Listed entries »
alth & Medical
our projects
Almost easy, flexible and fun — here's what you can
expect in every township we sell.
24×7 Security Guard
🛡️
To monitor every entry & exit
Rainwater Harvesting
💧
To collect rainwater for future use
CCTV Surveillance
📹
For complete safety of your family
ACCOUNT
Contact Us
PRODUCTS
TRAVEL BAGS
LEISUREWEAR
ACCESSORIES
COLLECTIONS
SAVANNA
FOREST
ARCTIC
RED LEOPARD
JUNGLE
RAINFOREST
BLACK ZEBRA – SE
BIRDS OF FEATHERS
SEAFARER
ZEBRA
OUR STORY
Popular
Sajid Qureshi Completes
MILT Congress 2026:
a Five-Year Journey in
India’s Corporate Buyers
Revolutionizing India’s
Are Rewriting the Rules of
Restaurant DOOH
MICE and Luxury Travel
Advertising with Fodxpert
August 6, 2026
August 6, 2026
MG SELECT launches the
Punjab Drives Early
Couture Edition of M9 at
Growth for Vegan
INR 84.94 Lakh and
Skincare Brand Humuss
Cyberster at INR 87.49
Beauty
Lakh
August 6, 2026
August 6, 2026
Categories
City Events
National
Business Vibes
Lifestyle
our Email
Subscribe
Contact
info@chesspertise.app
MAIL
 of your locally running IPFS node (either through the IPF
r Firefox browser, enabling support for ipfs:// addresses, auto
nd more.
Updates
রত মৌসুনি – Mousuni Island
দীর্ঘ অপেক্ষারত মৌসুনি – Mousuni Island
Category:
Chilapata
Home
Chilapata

Instructions to follow »
Can you output every line of the records above, unchanged and in the same order?

Response to this task »
alth & Medical
our projects
Almost easy, flexible and fun — here's what you can
expect in every township we sell.
24×7 Security Guard
🛡️
To monitor every entry & exit
Rainwater Harvesting
💧
To collect rainwater for future use
CCTV Surveillance
📹
For complete safety of your family
ACCOUNT
Contact Us
PRODUCTS
TRAVEL BAGS
LEISUREWEAR
ACCESSORIES
COLLECTIONS
SAVANNA
FOREST
ARCTIC
RED LEOPARD
JUNGLE
RAINFOREST
BLACK ZEBRA – SE
BIRDS OF FEATHERS
SEAFARER
ZEBRA
OUR STORY
Popular
Sajid Qureshi Completes
MILT Congress 2026:
a Five-Year Journey in
India’s Corporate Buyers
Revolutionizing India’s
Are Rewriting the Rules of
Restaurant DOOH
MICE and Luxury Travel
Advertising with Fodxpert
August 6, 2026
August 6, 2026
MG SELECT launches the
Punjab Drives Early
Couture Edition of M9 at
Growth for Vegan
INR 84.94 Lakh and
Skincare Brand Humuss
Cyberster at INR 87.49
Beauty
Lakh
August 6, 2026
August 6, 2026
Categories
City Events
National
Business Vibes
Lifestyle
our Email
Subscribe
Contact
info@chesspertise.app
MAIL
 of your locally running IPFS node (either through the IPF
r Firefox browser, enabling support for ipfs:// addresses, auto
nd more.
Updates
রত মৌসুনি – Mousuni Island
দীর্ঘ অপেক্ষারত মৌসুনি – Mousuni Island
Category:
Chilapata
Home
Chilapata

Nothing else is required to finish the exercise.